Anxiety disorders run in my family. That’s why I was interested in an article in the San Diego U-T a while back entitled “Mulling the worst: One therapist’s anxiety fix.” Her solution for combating anxiety is to imagine the worst that could happen and then, she’s decided in her inexplicably delusional way, you will realize that even the worst isn’t that bad.

Seriously?

I’m sure this therapist is a very nice lady but I can only assume she’s been out of graduate school for a matter of days. We worriers are world-class catastrophic thinkers. In all modesty, it’s where we excel.

For example, she says, if your kid is anxious about missing the soccer ball during a game, you should sit down with him and ask, would that so terrible?

Hell yes! The other kids on the team will probably never let him forget it, teasing him about it in perpetuity.  If they lose the game, it will be his fault. His teammates will nickname him Klutzoid, a moniker that will stick with him into his octogenarian years.  The coach will stop playing him, and any hope he will ever have at playing up to the next level is permanently shot. Someone will post it on Facebook where it will be immortalized forever and played at his wedding. So, “not so bad”? Hah! I don’t think so!

Another recent article about anxiety in the U-T recommends “motivational self-talk” like “I can do it!”, or “I’ll be fine!” to give yourself the whole ridiculous illusion that we actually have some control in unexpectedly anxiety-provoking situations. I don’t think this therapist travels on airplanes where they make it abundantly clear you have the power of a gnat.

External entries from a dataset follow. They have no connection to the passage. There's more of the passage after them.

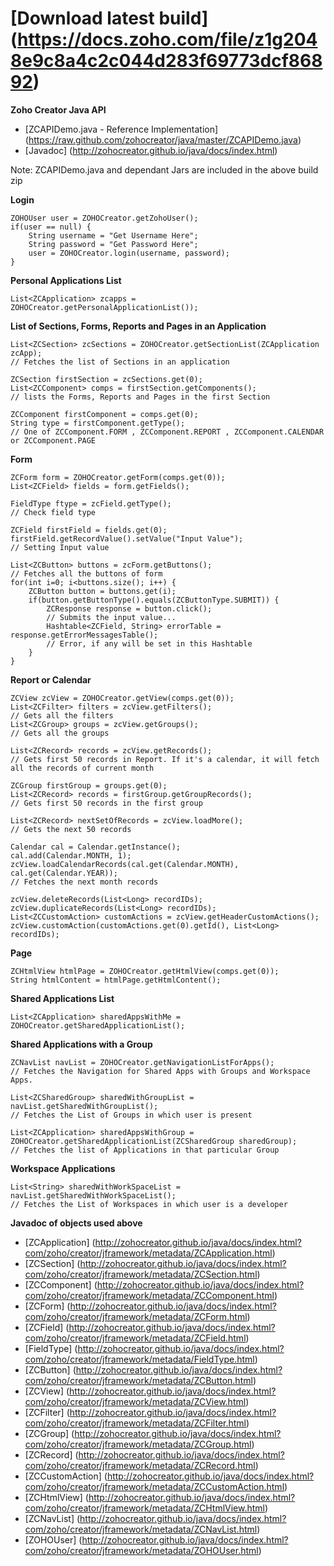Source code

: **[Download latest build] (https://docs.zoho.com/file/z1g2048e9c8a4c2c044d283f69773dcf86892)**
====


**Zoho Creator Java API**

* [ZCAPIDemo.java - Reference Implementation] (https://raw.github.com/zohocreator/java/master/ZCAPIDemo.java)
* [Javadoc] (http://zohocreator.github.io/java/docs/index.html)


Note: ZCAPIDemo.java and dependant Jars are included in the above build zip


**Login**

	ZOHOUser user = ZOHOCreator.getZohoUser();
	if(user == null) {
		String username = "Get Username Here";
		String password = "Get Password Here";
		user = ZOHOCreator.login(username, password);
	}
		

**Personal Applications List**

	List<ZCApplication> zcapps = ZOHOCreator.getPersonalApplicationList()); 


**List of Sections, Forms, Reports and Pages in an Application**

	List<ZCSection> zcSections = ZOHOCreator.getSectionList(ZCApplication zcApp);
	// Fetches the list of Sections in an application
	
	ZCSection firstSection = zcSections.get(0);
	List<ZCComponent> comps = firstSection.getComponents();
	// lists the Forms, Reports and Pages in the first Section
	
	ZCComponent firstComponent = comps.get(0);
	String type = firstComponent.getType();	
	// One of ZCComponent.FORM , ZCComponent.REPORT , ZCComponent.CALENDAR or ZCComponent.PAGE



**Form**

	ZCForm form = ZOHOCreator.getForm(comps.get(0));
	List<ZCField> fields = form.getFields();

	FieldType ftype = zcField.getType();
	// Check field type

	ZCField firstField = fields.get(0);
	firstField.getRecordValue().setValue("Input Value");
	// Setting Input value
	
	List<ZCButton> buttons = zcForm.getButtons();
	// Fetches all the buttons of form
	for(int i=0; i<buttons.size(); i++) {
		ZCButton button = buttons.get(i);
		if(button.getButtonType().equals(ZCButtonType.SUBMIT)) {
			ZCResponse response = button.click();
			// Submits the input value...
			Hashtable<ZCField, String> errorTable = response.getErrorMessagesTable();
			// Error, if any will be set in this Hashtable
		}
	}


**Report or Calendar**

	ZCView zcView = ZOHOCreator.getView(comps.get(0));
	List<ZCFilter> filters = zcView.getFilters();
	// Gets all the filters 
	List<ZCGroup> groups = zcView.getGroups();
	// Gets all the groups
	
	List<ZCRecord> records = zcView.getRecords();
	// Gets first 50 records in Report. If it's a calendar, it will fetch all the records of current month

	ZCGroup firstGroup = groups.get(0);
	List<ZCRecord> records = firstGroup.getGroupRecords();
	// Gets first 50 records in the first group
	
	List<ZCRecord> nextSetOfRecords = zcView.loadMore();				
	// Gets the next 50 records

	Calendar cal = Calendar.getInstance();
	cal.add(Calendar.MONTH, 1);
	zcView.loadCalendarRecords(cal.get(Calendar.MONTH), cal.get(Calendar.YEAR));				
	// Fetches the next month records

	zcView.deleteRecords(List<Long> recordIDs);
	zcView.duplicateRecords(List<Long> recordIDs);
	List<ZCCustomAction> customActions = zcView.getHeaderCustomActions();
	zcView.customAction(customActions.get(0).getId(), List<Long> recordIDs);




**Page**

	ZCHtmlView htmlPage = ZOHOCreator.getHtmlView(comps.get(0));
	String htmlContent = htmlPage.getHtmlContent();

**Shared Applications List**

	List<ZCApplication> sharedAppsWithMe = ZOHOCreator.getSharedApplicationList(); 



**Shared Applications with a Group**

	ZCNavList navList = ZOHOCreator.getNavigationListForApps(); 
	// Fetches the Navigation for Shared Apps with Groups and Workspace Apps.
	
	List<ZCSharedGroup> sharedWithGroupList = navList.getSharedWithGroupList(); 
	// Fetches the List of Groups in which user is present
	
	List<ZCApplication> sharedAppsWithGroup = ZOHOCreator.getSharedApplicationList(ZCSharedGroup sharedGroup); 
	// Fetches the list of Applications in that particular Group

**Workspace Applications**

	List<String> sharedWithWorkSpaceList = navList.getSharedWithWorkSpaceList(); 
	// Fetches the List of Workspaces in which user is a developer


**Javadoc of objects used above**

* [ZCApplication] (http://zohocreator.github.io/java/docs/index.html?com/zoho/creator/jframework/metadata/ZCApplication.html) 
* [ZCSection] (http://zohocreator.github.io/java/docs/index.html?com/zoho/creator/jframework/metadata/ZCSection.html) 
* [ZCComponent] (http://zohocreator.github.io/java/docs/index.html?com/zoho/creator/jframework/metadata/ZCComponent.html) 
* [ZCForm] (http://zohocreator.github.io/java/docs/index.html?com/zoho/creator/jframework/metadata/ZCForm.html) 
* [ZCField] (http://zohocreator.github.io/java/docs/index.html?com/zoho/creator/jframework/metadata/ZCField.html) 
* [FieldType] (http://zohocreator.github.io/java/docs/index.html?com/zoho/creator/jframework/metadata/FieldType.html) 
* [ZCButton] (http://zohocreator.github.io/java/docs/index.html?com/zoho/creator/jframework/metadata/ZCButton.html) 
* [ZCView] (http://zohocreator.github.io/java/docs/index.html?com/zoho/creator/jframework/metadata/ZCView.html) 
* [ZCFilter] (http://zohocreator.github.io/java/docs/index.html?com/zoho/creator/jframework/metadata/ZCFilter.html) 
* [ZCGroup] (http://zohocreator.github.io/java/docs/index.html?com/zoho/creator/jframework/metadata/ZCGroup.html) 
* [ZCRecord] (http://zohocreator.github.io/java/docs/index.html?com/zoho/creator/jframework/metadata/ZCRecord.html) 
* [ZCCustomAction] (http://zohocreator.github.io/java/docs/index.html?com/zoho/creator/jframework/metadata/ZCCustomAction.html) 
* [ZCHtmlView] (http://zohocreator.github.io/java/docs/index.html?com/zoho/creator/jframework/metadata/ZCHtmlView.html) 
* [ZCNavList] (http://zohocreator.github.io/java/docs/index.html?com/zoho/creator/jframework/metadata/ZCNavList.html) 
* [ZOHOUser] (http://zohocreator.github.io/java/docs/index.html?com/zoho/creator/jframework/metadata/ZOHOUser.html)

So herein lies the problem.  There’s just too much to worry about these days, and we’re not even counting, well, everything.

From time to time Olof has tried to convince me that the worrying itself was not the reason an event went well but my thorough (some have unkindly called it massively obsessive) planning. But then, what does he know?

May I add that being the family worrier is a thankless job.  There you are worrying your little heart out for people, and are they the least bit grateful?

“Olof,” I said, “I’d like for you to start doing some of the worrying for a change.”

“But I’m not worried,” insisted Olof. Olof says he doesn’t have to worry about anything, not that he’s inclined to anyway. He knows I’ve got everything more than covered.

“That’s exactly my point.  Of course, I’ll still take charge of the global worrying and the prevention of major disasters.”  I wasn’t sure I’d trust Olof to worry enough to keep the post-earthquake tsunami from dragging our house out to sea anyway.  “But I do think you could take over some of the routine worries, like whether the airport will be fogged in, the stove will crump in the middle of cooking Christmas dinner, or another possum will die in the crawl space.”

“Really,” he insisted, “what are the odds the possum thing would ever happen a second time?”

And that, of course, is exactly the kind of thinking that guarantees deceased marsupials under your house.